Great Plains Studies, Center for

 

Date of this Version

Summer 1981

Citation

Great Plains Quarterly Vol. 1, No. 3, Summer 1981, pp. 201-202.

Comments

Copyright 1981 by the Center for Great Plains Studies, University of Nebraska-Lincoln

Abstract

This volume is part of a Newcomers to a New Land series design led to analyze the major ethnic groups of Oklahoma. Kenny L. Brown has studied the experience of Italians in the state and provides many interesting details on this little known topic.

Though few in number, Italians concentrated heavily in the coal mining districts of Oklahoma and contributed importantly to the communities in which they lived. As miners, they moved early into the labor unions of the coal fields and participated fully in the recurrent strikes that characterized this region in the period 1890-1925. Like their counterparts elsewhere, Oklahoma Italians attempted to transfer as much of their Old World culture as possible to America. Consequently we find evidence of distinctly Italian Catholic parishes, mutual aid societies, labor agencies, and musical bands (but apparently no Italian language newspapers). The author views the Oklahoma Italian experience as being unique on two levels. First, because of their small numbers and frontier-like settlement patterns, he claims Italians underwent "a virtually complete assimilation." Secondly, he notes that a variety of situations peculiar to Oklahoma-Indian claims during the territorial period, prohibition laws, climatic conditions-forced special accommodations among Italians.

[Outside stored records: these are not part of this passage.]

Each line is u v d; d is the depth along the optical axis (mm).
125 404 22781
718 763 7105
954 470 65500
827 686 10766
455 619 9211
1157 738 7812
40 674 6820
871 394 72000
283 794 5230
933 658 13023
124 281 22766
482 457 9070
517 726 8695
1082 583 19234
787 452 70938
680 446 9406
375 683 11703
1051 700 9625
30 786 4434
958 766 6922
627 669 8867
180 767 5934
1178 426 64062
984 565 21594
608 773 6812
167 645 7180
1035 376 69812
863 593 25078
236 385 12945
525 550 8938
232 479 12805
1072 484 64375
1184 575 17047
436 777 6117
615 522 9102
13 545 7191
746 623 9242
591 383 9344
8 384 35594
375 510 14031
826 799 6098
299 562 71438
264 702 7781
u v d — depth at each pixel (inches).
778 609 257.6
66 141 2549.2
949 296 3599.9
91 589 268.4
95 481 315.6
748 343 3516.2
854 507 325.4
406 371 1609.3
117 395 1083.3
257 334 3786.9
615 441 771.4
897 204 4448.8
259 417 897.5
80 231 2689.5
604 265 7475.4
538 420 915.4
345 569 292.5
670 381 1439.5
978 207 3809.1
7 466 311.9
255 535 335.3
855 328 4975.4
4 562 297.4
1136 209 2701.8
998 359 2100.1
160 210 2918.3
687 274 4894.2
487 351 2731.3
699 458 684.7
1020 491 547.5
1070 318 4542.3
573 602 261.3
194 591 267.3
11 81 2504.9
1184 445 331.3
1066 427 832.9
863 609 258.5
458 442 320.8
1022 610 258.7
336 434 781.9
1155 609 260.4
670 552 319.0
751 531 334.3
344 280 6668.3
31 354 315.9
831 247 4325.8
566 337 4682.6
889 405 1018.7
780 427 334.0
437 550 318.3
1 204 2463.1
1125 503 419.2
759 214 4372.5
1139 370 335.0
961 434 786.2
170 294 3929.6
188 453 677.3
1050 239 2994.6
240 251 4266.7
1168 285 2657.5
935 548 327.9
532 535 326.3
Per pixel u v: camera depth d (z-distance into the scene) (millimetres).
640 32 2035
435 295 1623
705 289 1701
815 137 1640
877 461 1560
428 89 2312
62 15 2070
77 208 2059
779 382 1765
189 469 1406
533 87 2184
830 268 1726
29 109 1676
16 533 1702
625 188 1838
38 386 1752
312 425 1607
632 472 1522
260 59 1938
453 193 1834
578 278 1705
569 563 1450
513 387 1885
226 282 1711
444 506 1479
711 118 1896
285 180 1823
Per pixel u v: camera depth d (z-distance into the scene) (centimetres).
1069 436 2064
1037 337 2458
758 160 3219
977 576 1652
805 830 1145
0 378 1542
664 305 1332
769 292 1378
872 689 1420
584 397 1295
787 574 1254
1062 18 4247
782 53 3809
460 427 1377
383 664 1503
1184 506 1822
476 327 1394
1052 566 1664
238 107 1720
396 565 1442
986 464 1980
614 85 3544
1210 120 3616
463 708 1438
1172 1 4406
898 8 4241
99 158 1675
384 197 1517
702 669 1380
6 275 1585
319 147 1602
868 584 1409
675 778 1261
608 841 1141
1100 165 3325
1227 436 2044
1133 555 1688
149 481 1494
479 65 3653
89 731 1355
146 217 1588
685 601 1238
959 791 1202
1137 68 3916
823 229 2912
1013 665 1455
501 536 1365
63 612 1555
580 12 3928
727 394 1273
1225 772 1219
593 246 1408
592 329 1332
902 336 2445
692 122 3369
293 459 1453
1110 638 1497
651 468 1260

The author has stated that this book is written "for the general reader" and it is by this standard that it should be judged, Normally, works of this sort are assessed by the presence of two qualities: a sprightly writing style to provide for enjoyable reading and a thorough grounding in the secondary scholarly literature to insure soundness of judgment. On both criteria the volume must be regarded as deficient. Simply stated, the prose is infelicitous. Moreover, the footnotes and bibliography are so brief and inadequate that they betray a lack of knowledge of available scholarship. When Brown attempts to relate the Oklahoma experience to the larger themes of development in America (unionism, crime, urbanization, etc.), he is frequently off the mark. He is strongest when relating the essential facts and life-stories of the Italians who carved out successful careers in this rugged land. On this basis the work has value, and it should provide a starting point for any future studies dealing with these immigrants.